* [What you need to do]:
Give back exactly the lines starting at the one with "Once you have" and ending at the last line of the data below. Pictures are not part of the copy.

* [Data to examine]:
○ ○ ○ ○ ○ ○ ○

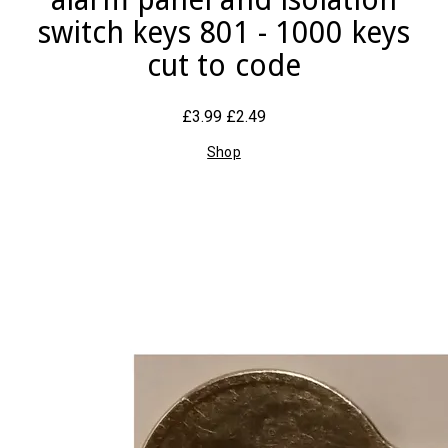
switch keys 801 - 1000 keys
cut to code
£3.99
£2.49
Shop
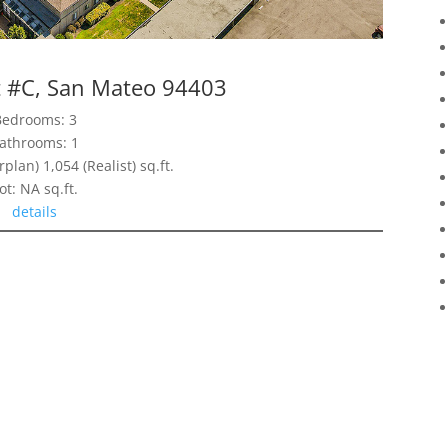
t #C, San Mateo 94403
Bedrooms: 3
athrooms: 1
rplan) 1,054 (Realist) sq.ft.
ot: NA sq.ft.
details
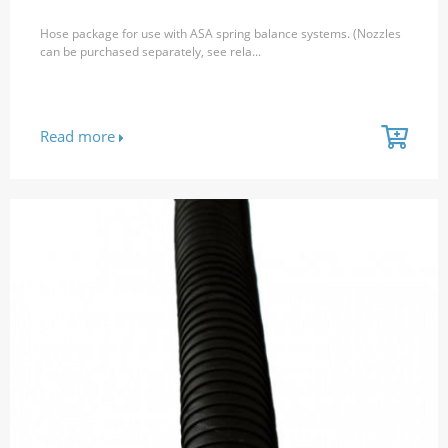
Hose package for use with ASA spring balance systems. (Nozzles
can be purchased separately, see rela...
Read more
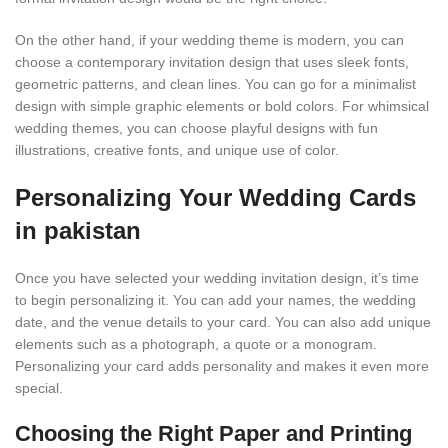
On the other hand, if your wedding theme is modern, you can
choose a contemporary invitation design that uses sleek fonts,
geometric patterns, and clean lines. You can go for a minimalist
design with simple graphic elements or bold colors. For whimsical
wedding themes, you can choose playful designs with fun
illustrations, creative fonts, and unique use of color.
Personalizing Your Wedding Cards
in pakistan
Once you have selected your wedding invitation design, it’s time
to begin personalizing it. You can add your names, the wedding
date, and the venue details to your card. You can also add unique
elements such as a photograph, a quote or a monogram.
Personalizing your card adds personality and makes it even more
special.
Choosing the Right Paper and Printing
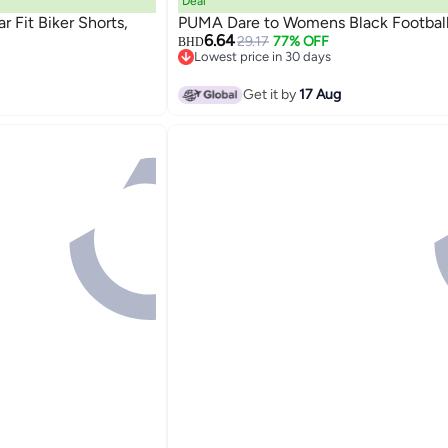
Deal
Fit Biker Shorts,
PUMA Dare to Womens Black Football
6.64
29.17
77% OFF
BHD
Lowest price in 30 days
Lowest price in 30 days
Get it by
17 Aug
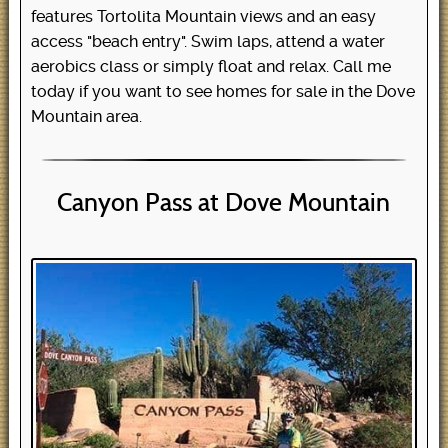
features Tortolita Mountain views and an easy
access "beach entry". Swim laps, attend a water
aerobics class or simply float and relax. Call me
today if you want to see homes for sale in the Dove
Mountain area.
Canyon Pass at Dove Mountain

○ ○ ○ ○ ○ ○ ○

* [Response to the exercise]:
Once you have selected your wedding invitation design, it’s time
to begin personalizing it. You can add your names, the wedding
date, and the venue details to your card. You can also add unique
elements such as a photograph, a quote or a monogram.
Personalizing your card adds personality and makes it even more
special.
Choosing the Right Paper and Printing
Deal
Fit Biker Shorts,
PUMA Dare to Womens Black Football
6.64
29.17
77% OFF
BHD
Lowest price in 30 days
Lowest price in 30 days
Get it by
17 Aug
features Tortolita Mountain views and an easy
access "beach entry". Swim laps, attend a water
aerobics class or simply float and relax. Call me
today if you want to see homes for sale in the Dove
Mountain area.
Canyon Pass at Dove Mountain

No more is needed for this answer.